ACTION ITEM> Use the entries below and reproduce exactly the lines from the one containing "0:00:57| As we" down to the one containing "0:01:19| As we", both of them included.

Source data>
▬▬▬
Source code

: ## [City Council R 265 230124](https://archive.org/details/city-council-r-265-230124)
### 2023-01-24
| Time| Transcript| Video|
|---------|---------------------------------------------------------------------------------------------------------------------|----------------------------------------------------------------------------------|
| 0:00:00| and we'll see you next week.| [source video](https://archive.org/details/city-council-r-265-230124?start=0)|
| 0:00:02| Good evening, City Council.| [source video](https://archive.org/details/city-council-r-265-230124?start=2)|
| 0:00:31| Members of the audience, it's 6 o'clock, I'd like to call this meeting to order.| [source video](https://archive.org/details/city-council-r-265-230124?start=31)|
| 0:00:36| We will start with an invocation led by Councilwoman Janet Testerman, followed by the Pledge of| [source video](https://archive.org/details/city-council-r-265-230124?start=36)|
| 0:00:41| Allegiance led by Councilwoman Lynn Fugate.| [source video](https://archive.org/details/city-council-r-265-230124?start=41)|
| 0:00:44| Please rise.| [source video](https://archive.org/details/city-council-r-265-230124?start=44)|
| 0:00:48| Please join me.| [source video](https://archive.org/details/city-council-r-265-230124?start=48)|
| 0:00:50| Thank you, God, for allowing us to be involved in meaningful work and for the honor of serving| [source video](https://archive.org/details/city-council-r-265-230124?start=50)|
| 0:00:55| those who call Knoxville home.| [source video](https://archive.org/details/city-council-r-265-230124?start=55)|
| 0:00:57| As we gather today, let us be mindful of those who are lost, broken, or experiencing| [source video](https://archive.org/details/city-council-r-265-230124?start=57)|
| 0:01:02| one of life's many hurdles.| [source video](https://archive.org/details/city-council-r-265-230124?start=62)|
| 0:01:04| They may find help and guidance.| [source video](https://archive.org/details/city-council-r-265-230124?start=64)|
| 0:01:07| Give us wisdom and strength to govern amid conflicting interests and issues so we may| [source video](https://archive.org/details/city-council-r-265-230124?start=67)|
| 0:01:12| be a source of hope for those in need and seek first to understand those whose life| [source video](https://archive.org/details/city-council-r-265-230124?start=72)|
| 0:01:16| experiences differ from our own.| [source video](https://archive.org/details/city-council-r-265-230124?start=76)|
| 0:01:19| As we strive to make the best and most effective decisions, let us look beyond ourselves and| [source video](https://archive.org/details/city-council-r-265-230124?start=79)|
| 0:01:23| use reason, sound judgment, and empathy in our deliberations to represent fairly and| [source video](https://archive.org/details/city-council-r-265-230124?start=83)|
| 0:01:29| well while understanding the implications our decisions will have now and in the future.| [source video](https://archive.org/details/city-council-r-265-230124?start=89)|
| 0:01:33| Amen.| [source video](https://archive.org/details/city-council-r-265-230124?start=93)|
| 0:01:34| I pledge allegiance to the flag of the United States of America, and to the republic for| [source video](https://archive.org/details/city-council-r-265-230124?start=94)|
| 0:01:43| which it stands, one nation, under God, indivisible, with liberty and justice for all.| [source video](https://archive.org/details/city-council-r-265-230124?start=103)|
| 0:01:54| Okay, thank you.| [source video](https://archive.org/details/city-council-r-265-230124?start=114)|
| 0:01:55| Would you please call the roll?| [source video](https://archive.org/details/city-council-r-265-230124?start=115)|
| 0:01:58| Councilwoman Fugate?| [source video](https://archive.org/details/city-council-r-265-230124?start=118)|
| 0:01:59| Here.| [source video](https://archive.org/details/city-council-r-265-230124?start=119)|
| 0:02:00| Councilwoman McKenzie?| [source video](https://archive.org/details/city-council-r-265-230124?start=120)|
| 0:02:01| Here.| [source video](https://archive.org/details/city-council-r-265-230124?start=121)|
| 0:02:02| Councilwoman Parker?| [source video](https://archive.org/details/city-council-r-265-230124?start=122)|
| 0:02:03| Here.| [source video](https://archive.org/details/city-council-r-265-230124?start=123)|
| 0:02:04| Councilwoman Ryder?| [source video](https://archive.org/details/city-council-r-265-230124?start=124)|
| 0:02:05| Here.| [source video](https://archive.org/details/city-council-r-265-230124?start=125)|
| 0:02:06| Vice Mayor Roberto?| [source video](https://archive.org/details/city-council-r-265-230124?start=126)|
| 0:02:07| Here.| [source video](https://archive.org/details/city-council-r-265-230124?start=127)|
▬▬▬
TASK RESULT>
| 0:00:57| As we gather today, let us be mindful of those who are lost, broken, or experiencing| [source video](https://archive.org/details/city-council-r-265-230124?start=57)|
| 0:01:02| one of life's many hurdles.| [source video](https://archive.org/details/city-council-r-265-230124?start=62)|
| 0:01:04| They may find help and guidance.| [source video](https://archive.org/details/city-council-r-265-230124?start=64)|
| 0:01:07| Give us wisdom and strength to govern amid conflicting interests and issues so we may| [source video](https://archive.org/details/city-council-r-265-230124?start=67)|
| 0:01:12| be a source of hope for those in need and seek first to understand those whose life| [source video](https://archive.org/details/city-council-r-265-230124?start=72)|
| 0:01:16| experiences differ from our own.| [source video](https://archive.org/details/city-council-r-265-230124?start=76)|
| 0:01:19| As we strive to make the best and most effective decisions, let us look beyond ourselves and| [source video](https://archive.org/details/city-council-r-265-230124?start=79)|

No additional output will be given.